Ripple Map: Threa Almontaser

This summer marks the tenth anniversary of Tinderbox Poetry Journal. To commemorate the collective effort of contributors, editors, readers and staff throughout the years, we’re launching an interview series called “Ripple Map.” In this series  we connect with past contributors about where they are and what they’ve written since publication in Tinderbox. The idea is to trace the ripples, the effect, this little digital journal with a ten-year history and significant contributor archive has had on readers and writers all over the world. 


Cover of The Wild Fox of Yemen: A black cover with a title in white script, the silhouette of a fox foregrounds an illustration of an ancient city. The cover acknowledges the book as the winner of the American Academy of Poets’ Walt Whitman prize.

Take us back to your Tinderbox acceptance email, what was that like? At that point, how long had you been submitting work?

I was stoked to get my Tinderbox acceptance! It was at a time where I had just begun submitting my little fetus poems into the world. In the beginning, I had to self-navigate the journal and magazine submissions world with very few tools. The younger me felt validated receiving a “We loved it!” from a reputable journal that had published so many great poets before me who have gone on to write fantastic books. That acceptance pushed me forward.

Trace the path from that poem then, to your writing now. What’s different, what’s consistent?

Such a great question. I think the work I produced during that point in my career was way rawer. I’ve learned to add a thin layer of plastic wrap around my poems during the editing phases that I used to tear straight through back in the day. Though I’ve become more selective, I hope the intimacy still shines through.

What would you say to encourage emerging writers?

Disentangle yourself from that vision of success or victory being in the hands of the institution. And allow your poems to change. Give yourself as a writer that kind of grace to know you’re always capable of change in yourself and in your work.

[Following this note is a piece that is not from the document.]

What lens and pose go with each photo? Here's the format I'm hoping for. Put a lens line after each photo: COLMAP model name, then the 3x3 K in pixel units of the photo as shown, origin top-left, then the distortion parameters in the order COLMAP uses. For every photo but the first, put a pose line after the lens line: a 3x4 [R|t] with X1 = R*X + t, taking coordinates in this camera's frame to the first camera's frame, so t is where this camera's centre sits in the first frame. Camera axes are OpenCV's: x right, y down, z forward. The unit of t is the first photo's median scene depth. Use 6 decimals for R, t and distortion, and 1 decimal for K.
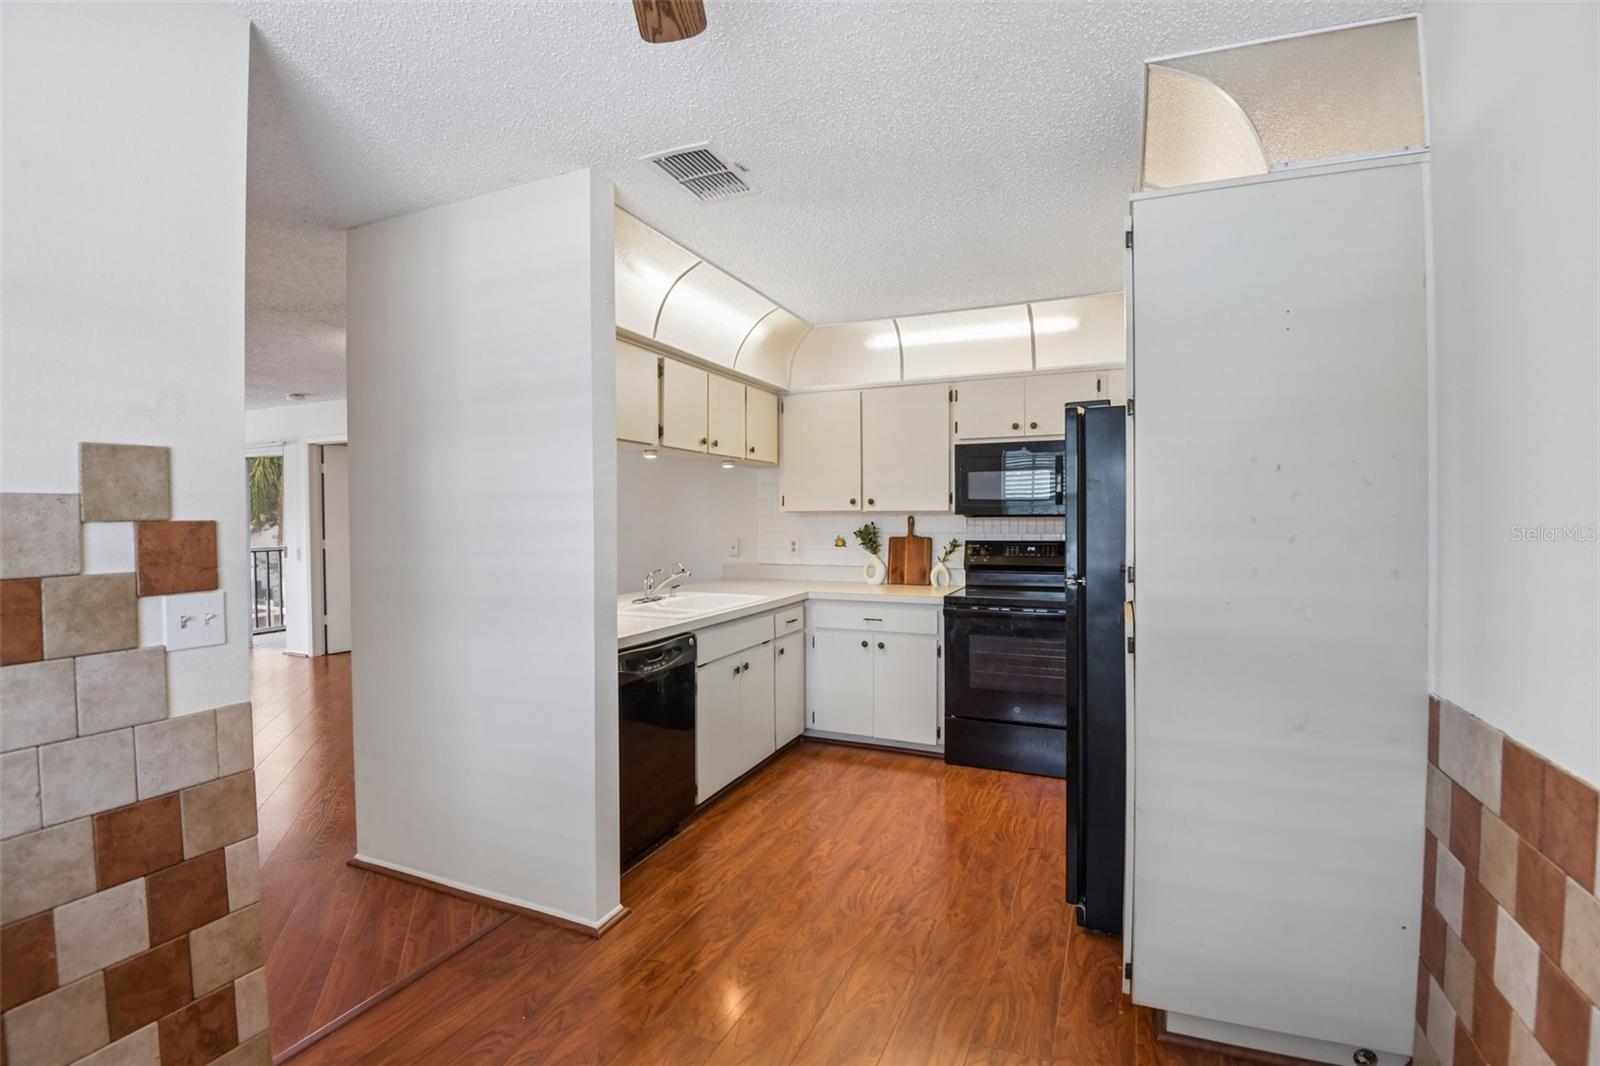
lens RADIAL K [[738.5, 0, 801.6], [0, 738.5, 527.2], [0, 0, 1]] dist [-0.001245, -0.026155]
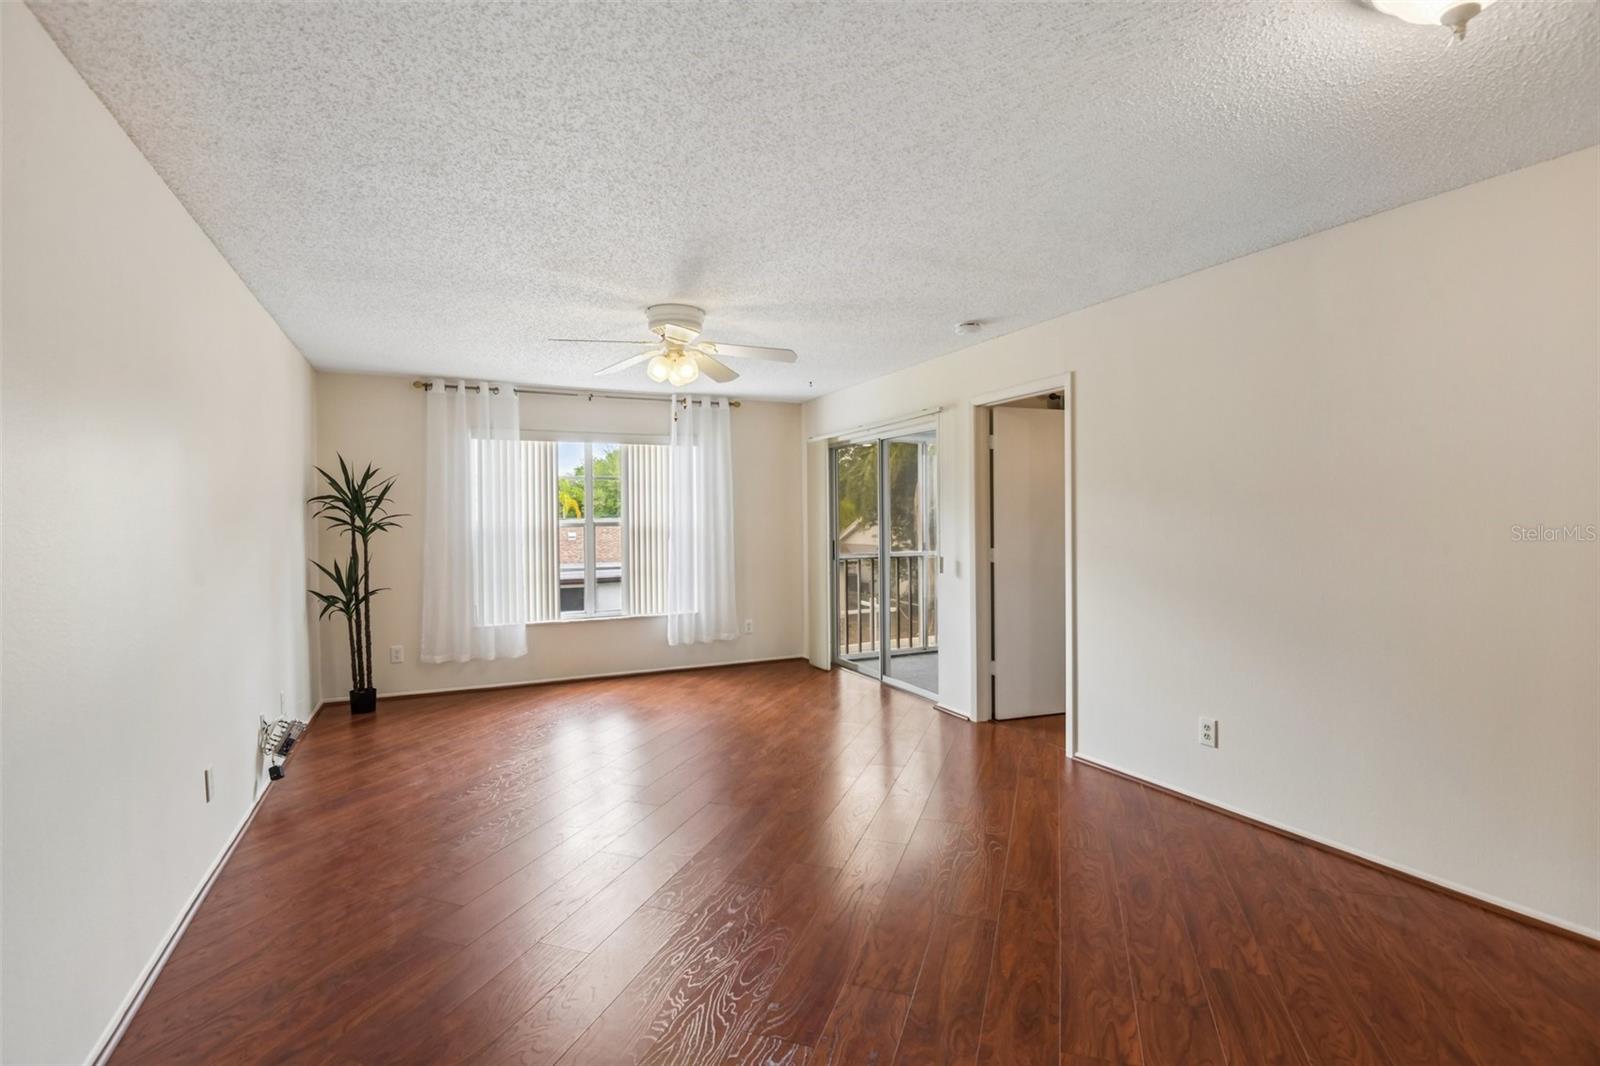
lens RADIAL K [[738.5, 0, 801.6], [0, 738.5, 527.2], [0, 0, 1]] dist [-0.001245, -0.026155]
pose [[0.762070, 0.006425, -0.647463, -0.574025], [-0.007025, 0.999974, 0.001656, -0.003792], [0.647457, 0.003286, 0.762095, 0.619053]]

Especially when it comes to imagining more possibilities for yourself and where the poems can go—aim high and aim widely!


Threa Almontaser, a woman in a black hijab (headscarf) and a long trench coat.

Threa Almontaser is the author of the debut poetry collection The Wild Fox of Yemen (Graywolf Press 2021), winner of the Walt Whitman Award from the Academy of American poets, the Maya Angelou Book Award, and the Brooklyn Public Library Literary Prize—and nominated for the National Book Awards and the NAACP. She is a recipient of writing fellowships from Duke University and the Fulbright Program. She earned her MFA from North Carolina State University and teaches English to immigrants and refugees in her area.

Lauren K. Carlson, a white woman with blonde hair wearing a hat, neutral expression

Lauren K. Carlson (she/her) is the author of Animals I Have Killed (Comstock Review Chapbook Prize 2018). A poet and spiritual director, her work has appeared in Waxwing, Salamander Magazine, Pleiades and others. In 2022 she was awarded the Levis Stipend for her work in progress. She lives with her family in Michigan.